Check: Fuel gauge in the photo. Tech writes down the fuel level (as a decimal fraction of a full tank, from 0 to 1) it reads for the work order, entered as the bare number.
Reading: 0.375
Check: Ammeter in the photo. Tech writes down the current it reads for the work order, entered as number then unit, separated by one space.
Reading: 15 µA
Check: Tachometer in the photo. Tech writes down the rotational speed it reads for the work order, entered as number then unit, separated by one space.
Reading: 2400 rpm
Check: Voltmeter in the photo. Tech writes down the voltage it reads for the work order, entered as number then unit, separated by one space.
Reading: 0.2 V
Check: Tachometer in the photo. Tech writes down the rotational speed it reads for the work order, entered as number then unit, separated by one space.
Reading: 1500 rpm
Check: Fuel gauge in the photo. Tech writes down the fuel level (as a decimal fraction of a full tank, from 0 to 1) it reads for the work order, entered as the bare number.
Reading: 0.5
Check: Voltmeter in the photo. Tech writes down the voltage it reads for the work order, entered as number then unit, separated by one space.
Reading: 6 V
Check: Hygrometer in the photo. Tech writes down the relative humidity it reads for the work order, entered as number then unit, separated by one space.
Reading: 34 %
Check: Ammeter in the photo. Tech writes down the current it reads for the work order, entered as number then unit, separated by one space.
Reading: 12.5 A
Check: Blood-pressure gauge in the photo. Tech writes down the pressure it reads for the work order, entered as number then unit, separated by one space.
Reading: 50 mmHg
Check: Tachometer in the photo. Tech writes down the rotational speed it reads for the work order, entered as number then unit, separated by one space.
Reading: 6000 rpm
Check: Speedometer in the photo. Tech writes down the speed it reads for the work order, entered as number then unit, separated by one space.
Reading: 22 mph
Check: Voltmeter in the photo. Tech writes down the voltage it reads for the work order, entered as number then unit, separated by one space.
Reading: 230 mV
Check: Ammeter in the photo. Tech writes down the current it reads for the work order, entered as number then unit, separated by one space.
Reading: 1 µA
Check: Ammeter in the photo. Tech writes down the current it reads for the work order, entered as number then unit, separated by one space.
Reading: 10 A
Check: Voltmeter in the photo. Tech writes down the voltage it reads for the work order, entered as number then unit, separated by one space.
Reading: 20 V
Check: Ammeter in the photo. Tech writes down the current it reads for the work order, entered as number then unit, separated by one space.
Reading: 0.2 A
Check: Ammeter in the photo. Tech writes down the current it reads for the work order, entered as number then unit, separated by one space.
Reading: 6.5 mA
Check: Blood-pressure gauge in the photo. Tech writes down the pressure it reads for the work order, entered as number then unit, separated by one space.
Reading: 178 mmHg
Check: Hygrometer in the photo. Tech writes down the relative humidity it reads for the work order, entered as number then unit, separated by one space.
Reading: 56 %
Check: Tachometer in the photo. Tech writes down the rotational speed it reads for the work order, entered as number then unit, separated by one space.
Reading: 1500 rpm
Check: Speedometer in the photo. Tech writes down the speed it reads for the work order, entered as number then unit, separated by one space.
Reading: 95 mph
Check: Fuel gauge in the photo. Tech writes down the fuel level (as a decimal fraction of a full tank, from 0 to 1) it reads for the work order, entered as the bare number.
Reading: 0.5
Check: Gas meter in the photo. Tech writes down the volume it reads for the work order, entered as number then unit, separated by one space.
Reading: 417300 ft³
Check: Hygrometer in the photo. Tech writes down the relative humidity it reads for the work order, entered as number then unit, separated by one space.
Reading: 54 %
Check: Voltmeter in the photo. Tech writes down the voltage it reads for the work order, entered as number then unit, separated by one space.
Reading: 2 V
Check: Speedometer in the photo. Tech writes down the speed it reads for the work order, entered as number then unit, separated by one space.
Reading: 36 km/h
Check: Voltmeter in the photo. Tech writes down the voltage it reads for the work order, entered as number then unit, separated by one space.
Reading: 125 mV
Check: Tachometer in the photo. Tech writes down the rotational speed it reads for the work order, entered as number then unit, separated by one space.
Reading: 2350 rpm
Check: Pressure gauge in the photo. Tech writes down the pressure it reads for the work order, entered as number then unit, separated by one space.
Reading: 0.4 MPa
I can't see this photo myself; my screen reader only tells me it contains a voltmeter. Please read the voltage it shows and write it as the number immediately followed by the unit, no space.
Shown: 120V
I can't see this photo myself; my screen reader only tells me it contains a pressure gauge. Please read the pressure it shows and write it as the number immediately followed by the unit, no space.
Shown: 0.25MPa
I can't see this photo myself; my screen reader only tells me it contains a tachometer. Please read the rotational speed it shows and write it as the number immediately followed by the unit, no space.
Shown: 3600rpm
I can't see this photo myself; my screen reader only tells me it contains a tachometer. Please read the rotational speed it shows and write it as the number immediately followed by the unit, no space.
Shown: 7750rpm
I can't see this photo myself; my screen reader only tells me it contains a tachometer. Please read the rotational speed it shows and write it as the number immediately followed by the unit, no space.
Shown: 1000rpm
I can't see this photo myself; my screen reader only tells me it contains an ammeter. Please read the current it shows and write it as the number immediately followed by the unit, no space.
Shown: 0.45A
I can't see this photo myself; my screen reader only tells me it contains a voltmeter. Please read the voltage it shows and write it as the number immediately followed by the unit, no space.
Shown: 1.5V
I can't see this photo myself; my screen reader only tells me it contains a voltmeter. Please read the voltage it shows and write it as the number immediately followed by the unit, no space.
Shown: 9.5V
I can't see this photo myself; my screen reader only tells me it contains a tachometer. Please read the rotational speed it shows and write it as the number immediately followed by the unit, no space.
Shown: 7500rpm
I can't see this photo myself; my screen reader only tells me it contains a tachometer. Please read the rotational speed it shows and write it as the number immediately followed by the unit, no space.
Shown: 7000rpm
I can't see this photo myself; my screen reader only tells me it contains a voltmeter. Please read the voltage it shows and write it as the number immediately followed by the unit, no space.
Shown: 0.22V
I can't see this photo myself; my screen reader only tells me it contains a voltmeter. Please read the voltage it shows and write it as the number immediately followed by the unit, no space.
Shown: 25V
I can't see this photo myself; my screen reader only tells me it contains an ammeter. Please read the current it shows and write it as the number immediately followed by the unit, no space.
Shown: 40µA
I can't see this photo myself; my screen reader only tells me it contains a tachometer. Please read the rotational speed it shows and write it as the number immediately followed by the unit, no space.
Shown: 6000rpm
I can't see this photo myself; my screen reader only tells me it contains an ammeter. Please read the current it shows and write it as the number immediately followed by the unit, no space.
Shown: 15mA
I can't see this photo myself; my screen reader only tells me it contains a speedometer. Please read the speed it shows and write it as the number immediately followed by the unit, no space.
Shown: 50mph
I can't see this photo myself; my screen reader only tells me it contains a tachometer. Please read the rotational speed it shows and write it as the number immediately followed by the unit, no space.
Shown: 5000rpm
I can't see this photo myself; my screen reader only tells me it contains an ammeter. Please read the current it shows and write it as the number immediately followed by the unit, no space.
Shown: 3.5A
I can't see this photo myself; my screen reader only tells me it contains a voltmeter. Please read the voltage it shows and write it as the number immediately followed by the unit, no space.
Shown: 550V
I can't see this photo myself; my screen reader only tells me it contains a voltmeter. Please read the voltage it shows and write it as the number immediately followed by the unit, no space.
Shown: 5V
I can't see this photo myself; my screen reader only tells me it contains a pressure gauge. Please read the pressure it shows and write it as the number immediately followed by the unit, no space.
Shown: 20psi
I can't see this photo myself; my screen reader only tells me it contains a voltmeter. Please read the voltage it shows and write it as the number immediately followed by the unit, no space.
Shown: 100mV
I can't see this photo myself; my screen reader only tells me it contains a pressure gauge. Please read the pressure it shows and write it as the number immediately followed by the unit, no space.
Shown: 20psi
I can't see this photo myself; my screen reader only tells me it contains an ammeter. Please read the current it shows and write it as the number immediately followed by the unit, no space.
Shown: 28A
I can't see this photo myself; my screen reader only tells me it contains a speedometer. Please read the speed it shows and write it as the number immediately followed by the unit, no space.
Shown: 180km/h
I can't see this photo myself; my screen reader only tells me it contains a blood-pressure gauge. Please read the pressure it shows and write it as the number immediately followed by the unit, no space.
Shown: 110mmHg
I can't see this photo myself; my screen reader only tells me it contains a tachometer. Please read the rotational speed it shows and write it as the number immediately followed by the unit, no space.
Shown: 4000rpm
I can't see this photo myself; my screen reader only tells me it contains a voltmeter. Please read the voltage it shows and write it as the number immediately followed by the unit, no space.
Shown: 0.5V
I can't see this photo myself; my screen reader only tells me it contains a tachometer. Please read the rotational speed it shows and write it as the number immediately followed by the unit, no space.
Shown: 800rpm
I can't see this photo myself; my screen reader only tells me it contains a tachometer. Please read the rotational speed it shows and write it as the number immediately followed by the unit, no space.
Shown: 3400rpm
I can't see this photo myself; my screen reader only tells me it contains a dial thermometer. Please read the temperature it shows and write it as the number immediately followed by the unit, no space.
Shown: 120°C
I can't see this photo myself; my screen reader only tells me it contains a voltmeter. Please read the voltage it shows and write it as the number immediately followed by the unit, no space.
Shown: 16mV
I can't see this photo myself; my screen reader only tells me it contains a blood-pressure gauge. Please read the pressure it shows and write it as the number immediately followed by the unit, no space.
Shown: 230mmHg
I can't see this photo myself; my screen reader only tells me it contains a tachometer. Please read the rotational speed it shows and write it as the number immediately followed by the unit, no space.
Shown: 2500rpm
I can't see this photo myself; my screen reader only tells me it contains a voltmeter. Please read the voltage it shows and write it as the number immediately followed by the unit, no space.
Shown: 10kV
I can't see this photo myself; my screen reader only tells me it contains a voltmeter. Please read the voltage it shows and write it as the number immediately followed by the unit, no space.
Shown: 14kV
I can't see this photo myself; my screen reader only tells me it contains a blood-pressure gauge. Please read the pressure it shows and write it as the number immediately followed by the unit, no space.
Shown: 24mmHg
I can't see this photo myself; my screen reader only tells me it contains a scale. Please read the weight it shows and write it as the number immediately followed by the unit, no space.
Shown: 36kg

- **Exercise directions**
Starting at the top of the listing and going on through the line with "Reading: 0.2 V", render those lines as a JSON list of strings, one string per line, with blank lines dropped.

- **Output for this exercise**
[
  "Check: Fuel gauge in the photo. Tech writes down the fuel level (as a decimal fraction of a full tank, from 0 to 1) it reads for the work order, entered as the bare number.",
  "Reading: 0.375",
  "Check: Ammeter in the photo. Tech writes down the current it reads for the work order, entered as number then unit, separated by one space.",
  "Reading: 15 µA",
  "Check: Tachometer in the photo. Tech writes down the rotational speed it reads for the work order, entered as number then unit, separated by one space.",
  "Reading: 2400 rpm",
  "Check: Voltmeter in the photo. Tech writes down the voltage it reads for the work order, entered as number then unit, separated by one space.",
  "Reading: 0.2 V"
]